> [Istruzione 1]:
Riscrivi in forma più breve il paragrafo del brano sull'etilometro che inizia con "Va ricordato, quanto al funzionamento dell’etilometro", conservandone i fatti principali.
> [Istruzione 2]:
Prosegui il brano sull'etilometro a partire dalla sua ultima frase.

> [Brano]:

::::::::::

Va ricordato, quanto al funzionamento dell’etilometro, che costituisce giurisprudenza consolidata di questa Corte, infatti, l’affermazione che, in tema di guida in stato di ebbrezza, allorquando l’alcoltest risulti positivo costituisce onere della difesa dell’imputato fornire una prova contraria a detto accertamento quale, ad esempio, la sussistenza di vizi dello strumento utilizzato, oppure l’utilizzo di una errata metodologia nell’esecuzione dell’aspirazione, non limitandosi a richiedere il deposito della documentazione attestante la regolarita’ dell’etilometro (sez. 4, n. 42084 del 4/10/2011, Salamone, Rv. 251117). Non e’ sufficiente, in altri termini, la mera allegazione della sussistenza di difetti o della mancata omologazione dell’apparecchio (cosi’ sez. 4, n. 17643 del 24/3/2011, Neri, Rv. 250324, nella cui motivazione la Corte ha precisato che l’articolo 379 reg. esec. C.d.S., si limita ad indicare le verifiche alle quali gli etilometri devono essere sottoposti per poter essere adoperati ed omologati, ma non prevede alcun divieto la cui violazione determini l’inutilizzabilita’ delle prove acquisite).

::::::::::

> [Righe fornite]:
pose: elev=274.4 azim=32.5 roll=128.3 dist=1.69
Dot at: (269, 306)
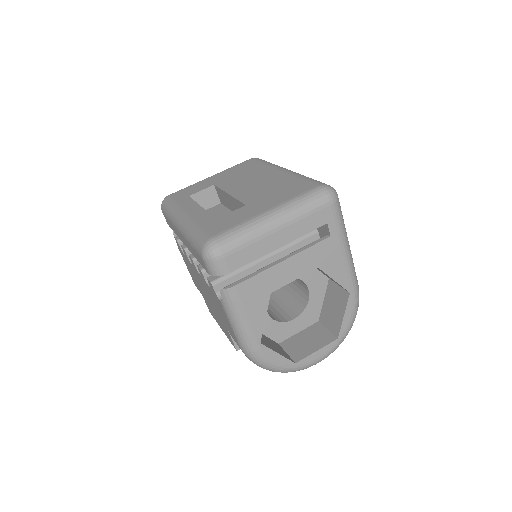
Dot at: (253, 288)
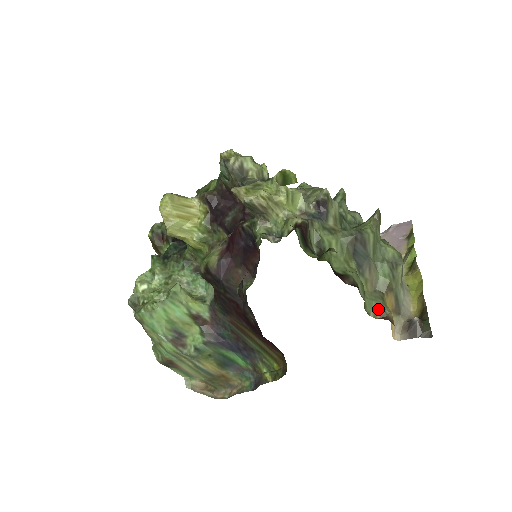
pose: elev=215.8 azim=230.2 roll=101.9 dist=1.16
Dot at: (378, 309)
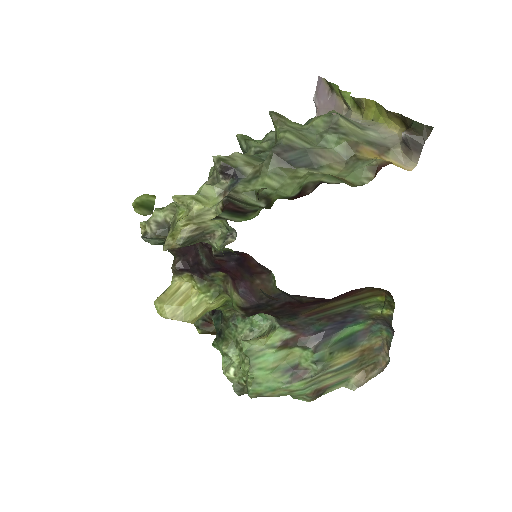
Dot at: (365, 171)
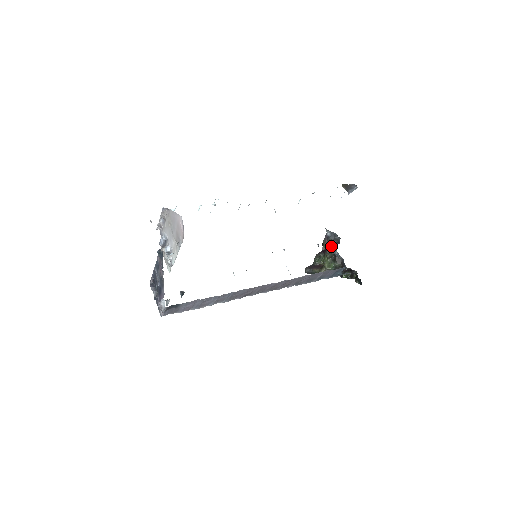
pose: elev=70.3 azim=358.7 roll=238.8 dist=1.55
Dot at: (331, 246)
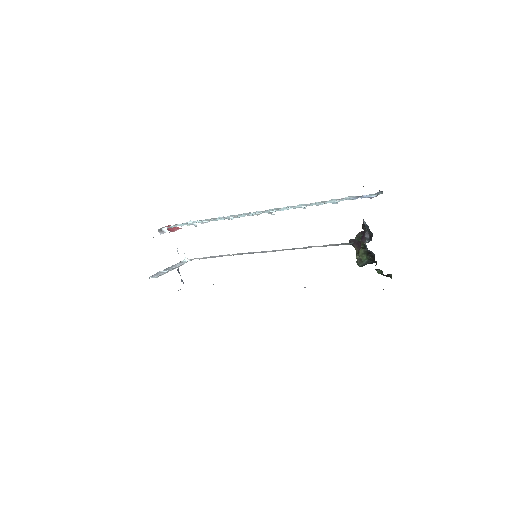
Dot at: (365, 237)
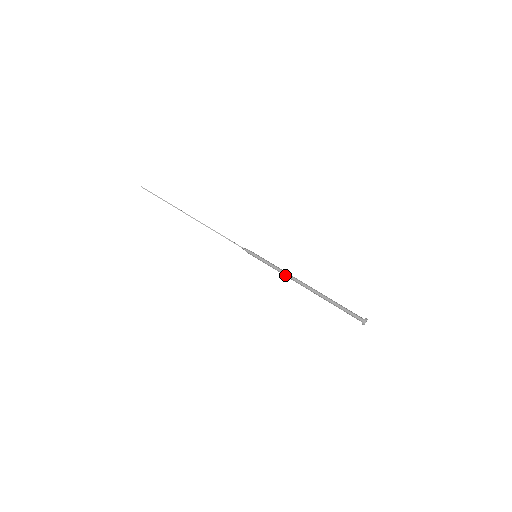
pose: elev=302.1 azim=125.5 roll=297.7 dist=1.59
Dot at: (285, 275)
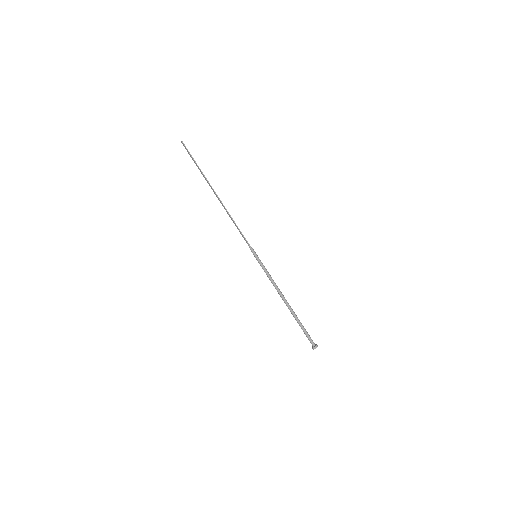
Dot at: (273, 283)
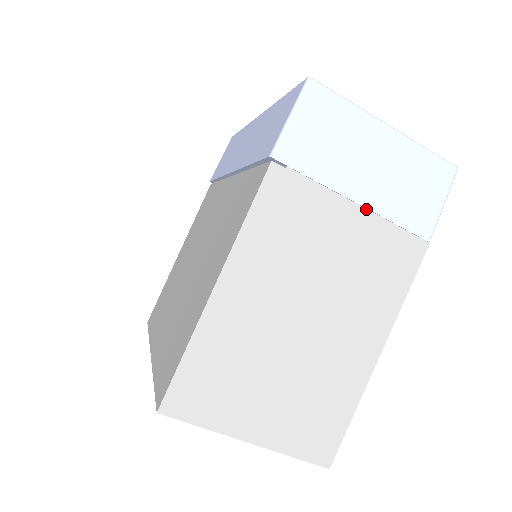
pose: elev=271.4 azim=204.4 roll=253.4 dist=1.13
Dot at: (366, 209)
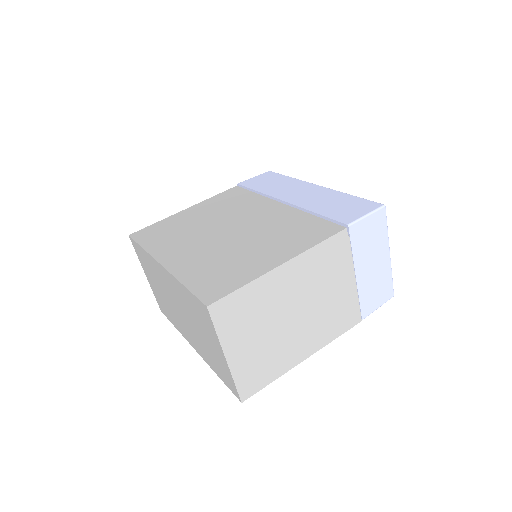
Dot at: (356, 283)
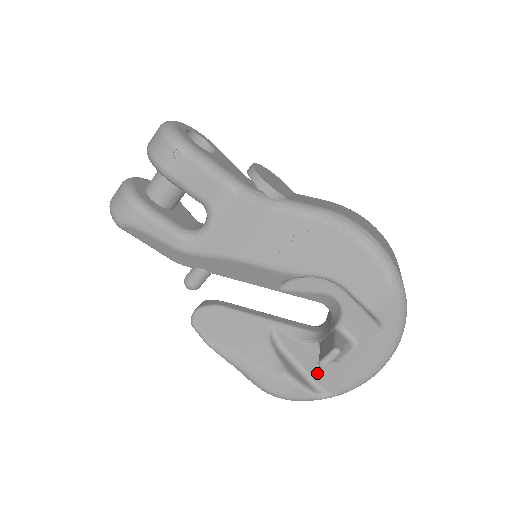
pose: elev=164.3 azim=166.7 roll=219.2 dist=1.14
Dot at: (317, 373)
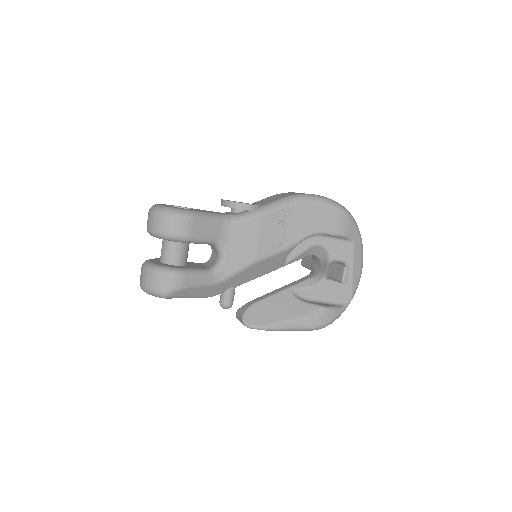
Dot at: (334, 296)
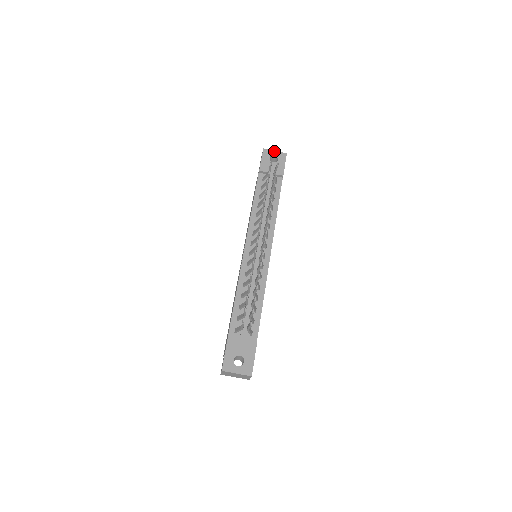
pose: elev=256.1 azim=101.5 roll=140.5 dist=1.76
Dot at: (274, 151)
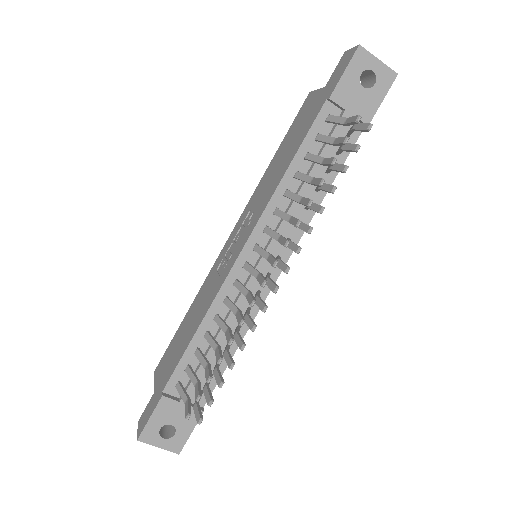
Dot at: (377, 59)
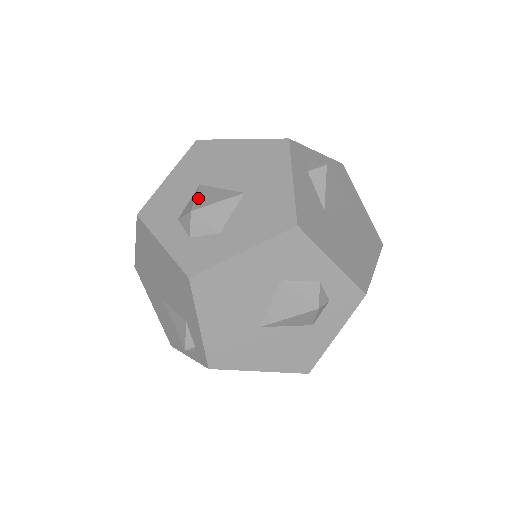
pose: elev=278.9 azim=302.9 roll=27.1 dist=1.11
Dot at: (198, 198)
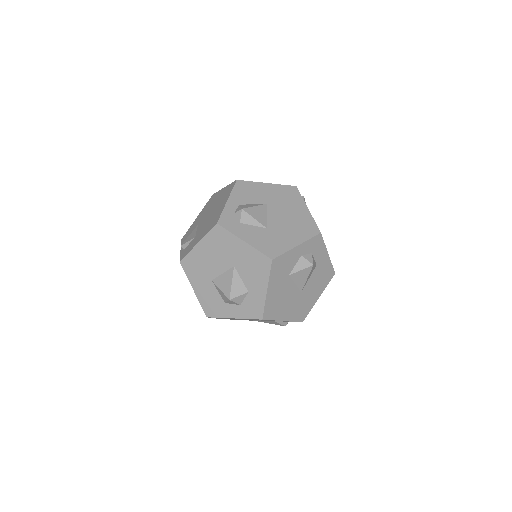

::::::::::

> [Risposta 1]:
Secondo la giurisprudenza consolidata della Corte, nei casi di guida in stato di ebbrezza con alcoltest positivo spetta alla difesa dell'imputato fornire una prova contraria. Può trattarsi, ad esempio, di vizi dello strumento o di una metodologia errata nell'aspirazione. Non basta chiedere il deposito dei documenti che attestano la regolarità dell'etilometro (sez. 4, n. 42084 del 4/10/2011). Non basta neppure allegare difetti o la mancata omologazione dell'apparecchio (sez. 4, n. 17643 del 24/3/2011). L'articolo 379 reg. esec. C.d.S. indica infatti le verifiche necessarie per usare e omologare gli etilometri. Non prevede però alcun divieto la cui violazione renda inutilizzabili le prove acquisite.

> [Risposta 2]:
Peraltro, ribadito che l’esito positivo dell’alcooltest costituisce prova della sussistenza dello stato di ebbrezza ed e’ onere dell’imputato fornire eventualmente la prova contraria a tale accertamento dimostrando vizi od errori di strumentazione o di metodo nell’esecuzione dell’aspirazione, questa Corte di legittimita’ ha anche precisato che non e’ sufficiente allegare la circostanza relativa all’assunzione di farmaci idonei ad influenzare l’esito del test, quando tale affermazione sia sfornita di riscontri probatori (sez. 4, n. 45070 del 30/3/2004, Gervasoni, Rv. 230489).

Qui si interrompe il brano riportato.